> **SOURCE DATA**:
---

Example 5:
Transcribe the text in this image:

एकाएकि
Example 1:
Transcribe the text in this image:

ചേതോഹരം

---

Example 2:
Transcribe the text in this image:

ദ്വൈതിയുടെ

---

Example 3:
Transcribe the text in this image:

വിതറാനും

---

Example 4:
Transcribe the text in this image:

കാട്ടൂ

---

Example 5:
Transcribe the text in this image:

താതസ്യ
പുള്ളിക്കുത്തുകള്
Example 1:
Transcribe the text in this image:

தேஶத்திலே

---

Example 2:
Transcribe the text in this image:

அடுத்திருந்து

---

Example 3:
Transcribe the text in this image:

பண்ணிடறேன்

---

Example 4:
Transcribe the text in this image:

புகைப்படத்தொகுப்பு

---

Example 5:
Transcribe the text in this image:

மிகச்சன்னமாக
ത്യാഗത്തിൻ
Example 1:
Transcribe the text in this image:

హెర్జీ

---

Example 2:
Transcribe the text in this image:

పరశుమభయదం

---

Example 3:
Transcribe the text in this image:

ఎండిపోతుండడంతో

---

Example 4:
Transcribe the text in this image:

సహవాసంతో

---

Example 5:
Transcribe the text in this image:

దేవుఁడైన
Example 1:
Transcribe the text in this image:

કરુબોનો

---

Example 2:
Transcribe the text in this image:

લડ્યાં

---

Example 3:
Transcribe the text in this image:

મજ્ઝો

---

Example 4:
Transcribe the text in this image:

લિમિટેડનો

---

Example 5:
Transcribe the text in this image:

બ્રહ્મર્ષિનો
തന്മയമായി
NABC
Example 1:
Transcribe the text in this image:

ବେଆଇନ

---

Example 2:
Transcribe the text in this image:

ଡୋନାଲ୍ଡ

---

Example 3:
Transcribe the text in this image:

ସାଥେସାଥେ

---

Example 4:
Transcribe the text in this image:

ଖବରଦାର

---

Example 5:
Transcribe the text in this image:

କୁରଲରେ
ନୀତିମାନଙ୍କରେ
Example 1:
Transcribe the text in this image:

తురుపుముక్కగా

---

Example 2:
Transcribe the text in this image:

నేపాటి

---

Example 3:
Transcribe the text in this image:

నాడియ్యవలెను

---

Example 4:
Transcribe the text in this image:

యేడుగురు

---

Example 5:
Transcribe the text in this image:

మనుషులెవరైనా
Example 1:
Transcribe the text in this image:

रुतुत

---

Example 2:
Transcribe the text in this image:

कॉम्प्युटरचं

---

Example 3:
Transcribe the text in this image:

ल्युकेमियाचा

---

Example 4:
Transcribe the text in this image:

> **TASK DETAILS**: Go through the listing above and repeat all of it exactly.

> **EXPECTED OUTPUT**:
---

Example 5:
Transcribe the text in this image:

एकाएकि
Example 1:
Transcribe the text in this image:

ചേതോഹരം

---

Example 2:
Transcribe the text in this image:

ദ്വൈതിയുടെ

---

Example 3:
Transcribe the text in this image:

വിതറാനും

---

Example 4:
Transcribe the text in this image:

കാട്ടൂ

---

Example 5:
Transcribe the text in this image:

താതസ്യ
പുള്ളിക്കുത്തുകള്
Example 1:
Transcribe the text in this image:

தேஶத்திலே

---

Example 2:
Transcribe the text in this image:

அடுத்திருந்து

---

Example 3:
Transcribe the text in this image:

பண்ணிடறேன்

---

Example 4:
Transcribe the text in this image:

புகைப்படத்தொகுப்பு

---

Example 5:
Transcribe the text in this image:

மிகச்சன்னமாக
ത്യാഗത്തിൻ
Example 1:
Transcribe the text in this image:

హెర్జీ

---

Example 2:
Transcribe the text in this image:

పరశుమభయదం

---

Example 3:
Transcribe the text in this image:

ఎండిపోతుండడంతో

---

Example 4:
Transcribe the text in this image:

సహవాసంతో

---

Example 5:
Transcribe the text in this image:

దేవుఁడైన
Example 1:
Transcribe the text in this image:

કરુબોનો

---

Example 2:
Transcribe the text in this image:

લડ્યાં

---

Example 3:
Transcribe the text in this image:

મજ્ઝો

---

Example 4:
Transcribe the text in this image:

લિમિટેડનો

---

Example 5:
Transcribe the text in this image:

બ્રહ્મર્ષિનો
തന്മയമായി
NABC
Example 1:
Transcribe the text in this image:

ବେଆଇନ

---

Example 2:
Transcribe the text in this image:

ଡୋନାଲ୍ଡ

---

Example 3:
Transcribe the text in this image:

ସାଥେସାଥେ

---

Example 4:
Transcribe the text in this image:

ଖବରଦାର

---

Example 5:
Transcribe the text in this image:

କୁରଲରେ
ନୀତିମାନଙ୍କରେ
Example 1:
Transcribe the text in this image:

తురుపుముక్కగా

---

Example 2:
Transcribe the text in this image:

నేపాటి

---

Example 3:
Transcribe the text in this image:

నాడియ్యవలెను

---

Example 4:
Transcribe the text in this image:

యేడుగురు

---

Example 5:
Transcribe the text in this image:

మనుషులెవరైనా
Example 1:
Transcribe the text in this image:

रुतुत

---

Example 2:
Transcribe the text in this image:

कॉम्प्युटरचं

---

Example 3:
Transcribe the text in this image:

ल्युकेमियाचा

---

Example 4:
Transcribe the text in this image:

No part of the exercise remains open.